New Zealand and Pakistan will be meeting for a record sixth time in the semi-finals
of a global T20I or ODI tournament. Pakistan have so far taken the honours three times, while New Zealand have won twice. Can New Zealand settle scores by beating Pakistan in the semi-final of this year's T20 World Cup?
While New Zealand have benefitted from strong performances by their top-order batters and spinners, Pakistan have managed to win games thanks to their lower and middle order. Here's a look at some of the factors that could play a key role in the semi-final.
What can we expect in Sydney?
No venue has benefitted the teams batting first in this T20 World Cup more than Sydney: five of the six matches played here have been won by the team batting first. The only successful chase in Sydney was by England, who were set 142 by Sri Lanka
, to seal a spot in the semi-final.
Despite scoring 70 runs in the powerplay, England got to the target with only two balls to spare, suggesting how tricky the conditions here have been for the teams batting second. The first five matches in Sydney had first-innings totals of more than 160, and four were won by a margin of 50-plus runs. Pace bowlers have had more success at the venue, picking up 52 wickets at a strike rate of 16.1; but spinners have been more economical, going at only 6.83 runs per over.
Will New Zealand be tempted to play Michael Bracewell?
Pakistan's batters have contrasting record against offspin. While Mohammad Haris, Shadab Khan and Shan Masood have a good record against this type of bowling, the opening pair of Babar Azam and Mohammad Rizwan doesn't strike well against offspinners. And so it could be an interesting battle for Pakistan against an offspinner who is yet to play a game in this World Cup.
Bracewell had a great tri-series against Pakistan just before the World Cup. He did not concede a single boundary in the 54 balls he bowled while giving away just 31 runs. Will New Zealand gamble by playing Bracewell in an all-important match?
Hard length the way to go against Pakistan batters
The hard length has been the preference for pace bowlers against Pakistan in this World Cup: 50.25% of balls by them against Pakistan in the tournament have been pitched short-of-a-good length or short. That is the most any team has faced since the start of the Super 12s. Pakistan lost six wickets to the hard length against India in their first game. They averaged 13.92 against those lengths, the second worst in the Super 12s behind Zimbabwe's 10.42. Both Pakistan and Zimbabwe lost 14 wickets facing the hard length, the most by any team.

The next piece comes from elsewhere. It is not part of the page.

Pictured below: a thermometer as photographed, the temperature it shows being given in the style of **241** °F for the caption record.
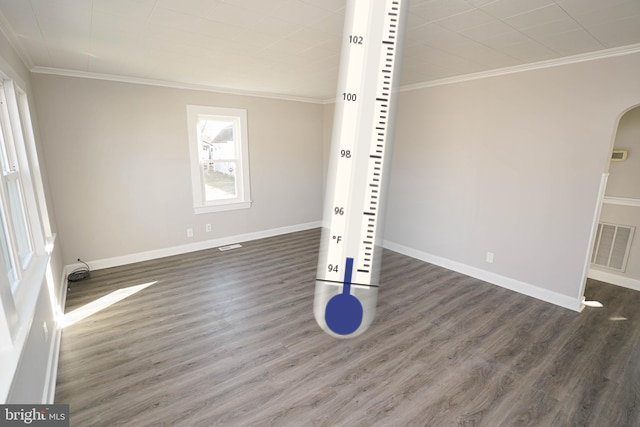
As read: **94.4** °F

Incidentally, New Zealand's usage of hard lengths have been the lowest in the tournament. Only 38.60% of the balls bowled by their pace bowlers have been short-of-a-good length or beyond, the lowest of the 12 teams during the Super 12s. But New Zealand's pace bowlers could look to change their strategy considering the weakness Pakistan have against these lengths.
Match-ups to watch out
Haris Rauf vs Devon Conway
Conway started this tournament on a high, scoring an unbeaten 92 against Australia. But since then, he has got just 32 runs in three innings. Against Pakistan, Conway will be up against his nemesis Rauf: in T20Is, Rauf has dismissed him four times in just 27 balls, off which Conway has managed only 29 runs. However, two of those dismissals were in the last four overs of the innings. But in a World Cup semi-final, will Pakistan look to bowl Rauf early on to get rid of Conway?

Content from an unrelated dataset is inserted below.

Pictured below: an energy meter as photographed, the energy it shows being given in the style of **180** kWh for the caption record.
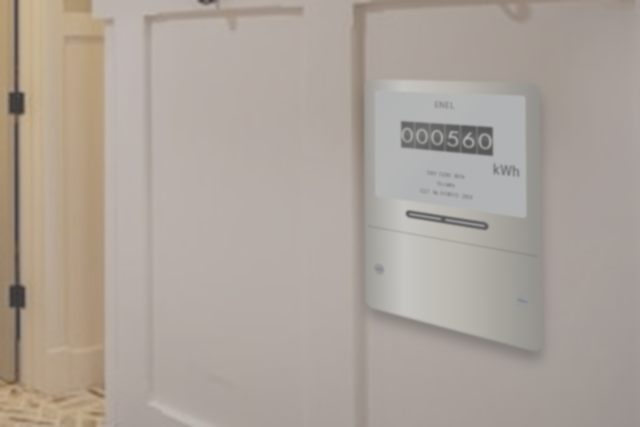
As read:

Pakistan batters vs Ish Sodhi
Expect the middle overs to be a crucial phase of the game in Sydney. New Zealand's spin duo of Sodhi and Mitchell Santner have played a key role in their team's success so far in this competition, and so Pakistan trying to go after one of them could be crucial for them to claim an advantage.

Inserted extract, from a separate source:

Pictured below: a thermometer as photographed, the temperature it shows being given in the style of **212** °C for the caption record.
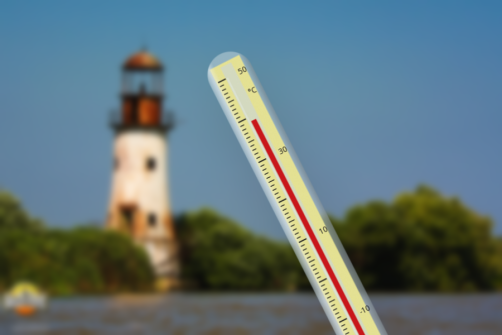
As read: **39** °C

Sodhi's spell in Sydney could be a decisive factor in the way the semi-final progresses. Most of the Pakistan batters have a superior record against Sodhi, but New Zealand shouldn't be surprised if Pakistan promote Shadab to No. 4 to counter the legspinner's threat. Across T20Is, Shadab has scored 55 runs against Sodhi from just 23 balls, including five sixes.
Finn Allen vs Shaheen Shah Afridi
Allen's strike rate of 158.89 in powerplay in T20Is is the highest for any batter since 2021 with a minimum of 100 balls faced. He started off this T20 World Cup with 42 off 16 balls against Australia, which laid the foundation for New Zealand's victory.
However, Allen's struggles in the powerplay have mainly come against left-arm seam. In T20Is, he has been dismissed seven times against that variety of bowling - all of those wickets have come in the powerplay - as he has scored just 83 runs at 11.85 runs per dismissal. Thus, having gone after Mitchell Starc against Australia, it would be interesting to see what Allen decides to do against Afridi.